September 16, 2013 9:13 am
For people trying to lose weight, forgoing the first meal of the day is often treated as a mortal sin. “Skipping breakfast to lose weight makes you fatter – and far more likely to raid the vending machine,” the Daily Mail wrote last year. More reputable sources, such as the Mayo Clinic, echo that sentiment: “If you skip breakfast — whether you’re trying to save time or cut calories — you may want to reconsider, especially if you’re trying to control your weight,” the Mayo Clinic warns.
According to the New York Times, however, these well-intended bits of advice are largely based upon small studies that showed a correlation between breakfast and weight gain or loss, but do not prove that breakfast causes that shift.
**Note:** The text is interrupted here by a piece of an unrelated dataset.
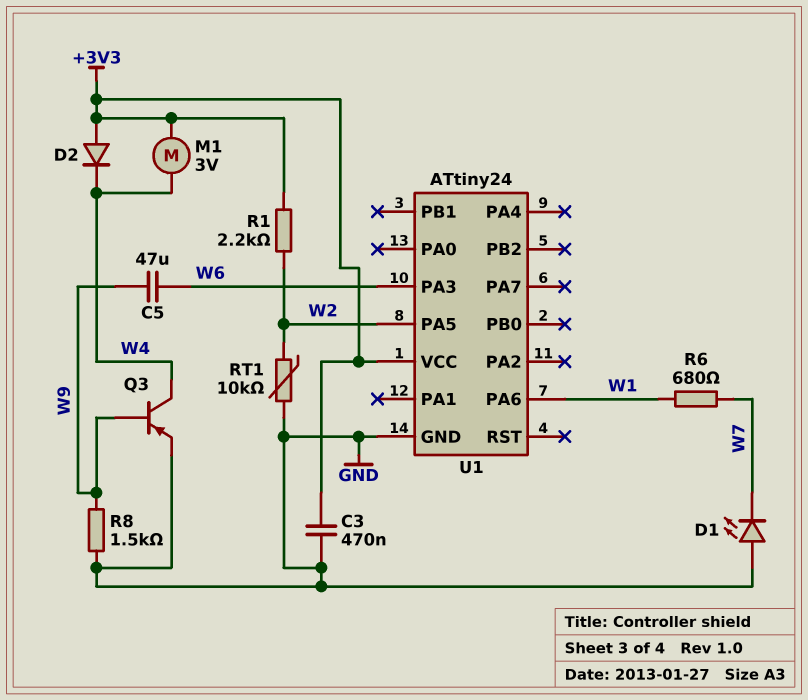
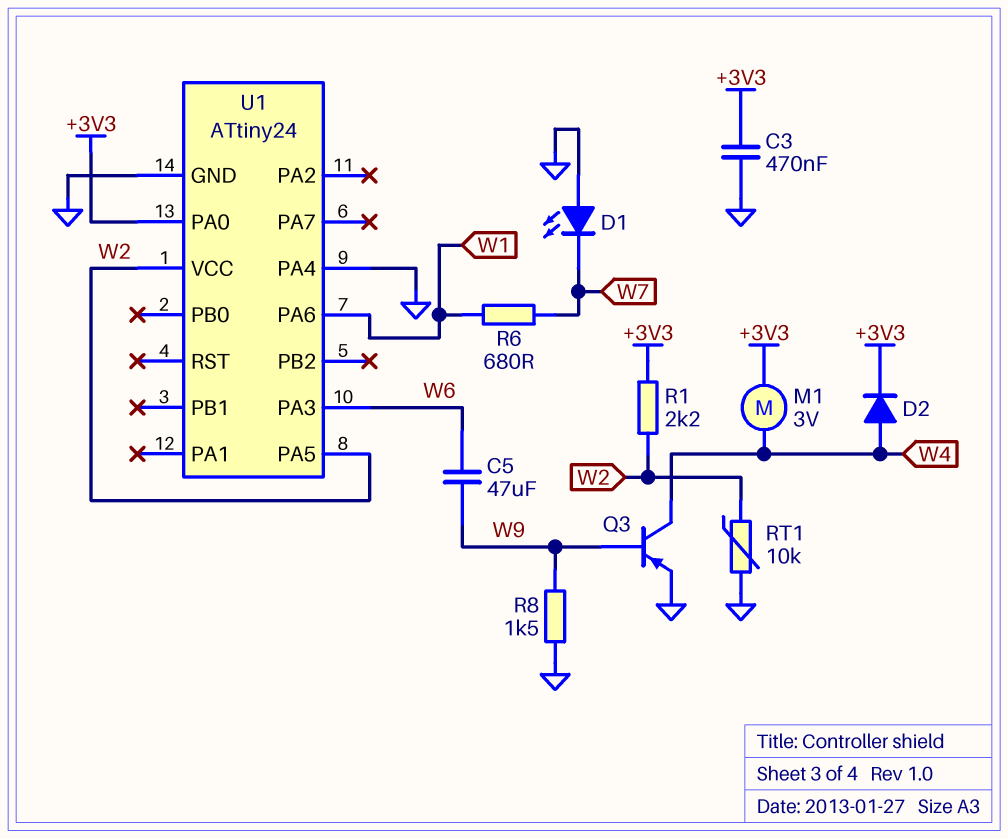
D2: diode (A +3V3, K W4) -> diode (A W4, K +3V3)
U1 pin PA0: none -> +3V3
U1 pin PA4: none -> GND
U1 pin VCC: +3V3 -> W2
In a new paper published in the American Journal of Clinical Nutrition titled “Belief Beyond the Evidence,” researchers use the breakfast weight loss example to illustrate that researchers, too, are prone to biases and human error. After performing a cumulative meta-analysis on around 50 breakfast and weight-related articles, the researchers blatantly concluded: “The belief in the proposed effect of breakfast on obesity exceeds the strength of scientific evidence. The scientific record is distorted by research lacking probative value and biased research reporting. Research lacking probative value is a suboptimal use of collective scientific resources.”
In other words, much as those researchers want to believe that breakfast helps people lose weight or keep it off, the evidence is far from conclusive. “In the real world, when people form an opinion, they tend to seek out evidence that supports it and discard anything that contradicts it, a phenomenon academics refer to as confirmation bias,” the Times writes. Scientific authors are no exception, and in this case they “were almost exclusively biased in favor of the idea that eating breakfast protects against weight gain.”
On the other hand, few studies that have had the proper long-term design, sample size and controls in place to actually make a determination about breakfast and its affect on weight have largely found that “missing breakfast has either little or no effect on weight gain, or that people who eat breakfast end up consuming more daily calories than those who skip it,” the Times concludes.
So yes, breakfast may have a reputation as being most important meal of the day, but whether that sausage and cheese-laden breakfast sandwich will make you skinny is an entirely different cup of coffee.